Annem, kuzenim ve üyelerle birlikte dolu dolu bir gün geçirmiştim. Doğum günüm olduğunu bile unutmuştum.
"Uyuyor musun Baekhyun?"
"Hayır."
Yavaşça yatağından kalkıp yanıma oturdu. Ben de yattığım yerde doğrulup oturur pozisyona geçtim.
"İyi ki doğdun Baek. İyi ki bizden biri oldun."
İki kolunu da etrafıma sıkıca sarıp başını omzuma yasladığında bir süre öylece kaldım. Sonra bende kollarımı sardım.
"Teşekkür ederim Chanyeol."
"Ah.. Şey.. Bu senin için.."
Ufak bir kutu uzattığında gözlerine baktım.
"Huh? Bu nedir?"
"Kendin görmelisin."
Kutuyu açtığımda gördüğüm şey duygulanmama sebep olmuştu. Bu şeyi tanıyordum. Daha önce hesabında fotoğrafını paylaşıp altına destan gibi bir yazı yazmıştı. Biraz yıpranmış olsa da üzerindeki 'İyi bir idol ol!' yazısı rahatlıkla okunuyordu.

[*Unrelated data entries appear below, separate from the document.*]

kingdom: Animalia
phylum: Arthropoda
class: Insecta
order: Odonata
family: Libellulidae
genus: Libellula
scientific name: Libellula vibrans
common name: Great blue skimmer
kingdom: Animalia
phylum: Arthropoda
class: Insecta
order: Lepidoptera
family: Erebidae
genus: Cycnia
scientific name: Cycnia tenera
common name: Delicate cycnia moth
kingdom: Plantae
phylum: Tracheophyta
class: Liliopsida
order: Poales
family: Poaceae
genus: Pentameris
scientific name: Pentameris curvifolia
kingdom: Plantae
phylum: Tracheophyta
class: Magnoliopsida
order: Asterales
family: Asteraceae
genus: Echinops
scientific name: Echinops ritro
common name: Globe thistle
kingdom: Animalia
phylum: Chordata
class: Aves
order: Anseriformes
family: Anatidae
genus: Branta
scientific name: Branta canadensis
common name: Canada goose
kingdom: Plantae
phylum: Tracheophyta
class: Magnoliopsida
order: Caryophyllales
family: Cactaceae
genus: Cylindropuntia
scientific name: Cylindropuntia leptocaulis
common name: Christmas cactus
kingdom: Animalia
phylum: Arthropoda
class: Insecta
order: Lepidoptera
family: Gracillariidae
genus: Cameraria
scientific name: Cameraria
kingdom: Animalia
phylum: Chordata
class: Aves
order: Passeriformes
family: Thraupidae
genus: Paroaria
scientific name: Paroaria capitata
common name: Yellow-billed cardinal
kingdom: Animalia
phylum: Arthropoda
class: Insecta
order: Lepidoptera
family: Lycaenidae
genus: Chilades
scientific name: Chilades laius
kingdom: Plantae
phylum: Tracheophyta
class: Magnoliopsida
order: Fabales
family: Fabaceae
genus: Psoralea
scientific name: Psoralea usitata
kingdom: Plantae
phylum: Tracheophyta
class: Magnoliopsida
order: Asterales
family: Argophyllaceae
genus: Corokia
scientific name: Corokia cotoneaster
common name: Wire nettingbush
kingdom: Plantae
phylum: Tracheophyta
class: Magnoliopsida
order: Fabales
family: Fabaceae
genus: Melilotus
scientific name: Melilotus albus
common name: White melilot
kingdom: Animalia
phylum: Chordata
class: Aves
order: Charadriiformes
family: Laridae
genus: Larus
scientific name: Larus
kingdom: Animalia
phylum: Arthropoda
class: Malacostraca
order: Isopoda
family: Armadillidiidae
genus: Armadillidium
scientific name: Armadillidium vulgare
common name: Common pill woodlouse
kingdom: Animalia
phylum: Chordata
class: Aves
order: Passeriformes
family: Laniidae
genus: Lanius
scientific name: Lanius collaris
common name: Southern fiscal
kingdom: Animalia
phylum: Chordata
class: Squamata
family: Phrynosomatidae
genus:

"A-ama bu pena sana ait Chanyeol. Bu senin babandan aldığın ilk hediye ve sen onu kay-"
Dolan gözlerimle ona sıkıca sarıldım. Babasından ona kalan tek şey olduğunu ve bu hediyenin Chanyeol'e aldığı ilk hediye olduğunu biliyordum. Bunu bana veriyor olması kalbimde bir yerlere dokunmuştu. Her zaman kocaman kulaklarıyla dalga geçilen bu adamın kalbi kulaklarından çok daha büyüktü.
"Sen bizim fanımızdın Baekhyun. Üstelik iyi bir idol olmak istediğini biliyorum. Hediyemin güvende olacağına eminim."
"Ona iyi bakacağım. Söz veriyorum ona iyi bakacağım ve onu istediğin an sana geri vereceğim."
"Onun senin gibi iyi kalpli birinde kalmasını istiyorum Baekhyun. Sadece onu koru bu benim için yeterli. Ah bir de.. Ağlamayı kes. Doğum gününde seni ağlattığım için fanlarından hakaret mesajları almak istemiyorum."
"Sana hakaret eden herkese neler yaptığımı biliyor musun? En az 550 kişinin hesabını kapattırdım."
"Sen bizim grubun koruyucu meleğisin Baek. Gerçekten iyi ki doğdun."
Bana son kez sarılıp kendi yatağına yerleşti.
"İstersen yanımda uyuyabilirsin."
"Kabus görürsem geleceğim. Teşekkür ederim Baekhyun. Sen gerçek bir kardeşsin."
"Sen de.. Sen de gerçek bir kardeşsin Chanyeol."
Her ne olursa olsun beni iki kişi de gerçek kardeşliğe kabul etmişti. Bu yüzden huzurlu hissediyordum. Uyumak için gözlerimi kapattığımda yavaşça açılan kapının sesini duydum.
"Baek? Uyudun mu?"
"Uyumuyor, daha yeni yattık."
"İyi geceler Chan. Selam Baek."
"Selam Xing."
Yatağımın ayak ucuna oturduğunda kolundan çekip daha yakınıma oturmasını sağladım. Elindeki paketten bir hediye merasimi daha olduğunu görebiliyordum.
"Şey.. Ben.. Senin için bir şeyler hazırlamıştım."
"Huh?"
"Aslında sana bir hediye alacaktım ama bunun seni yeni bir hediyeden daha çok mutlu edeceğini düşündüm."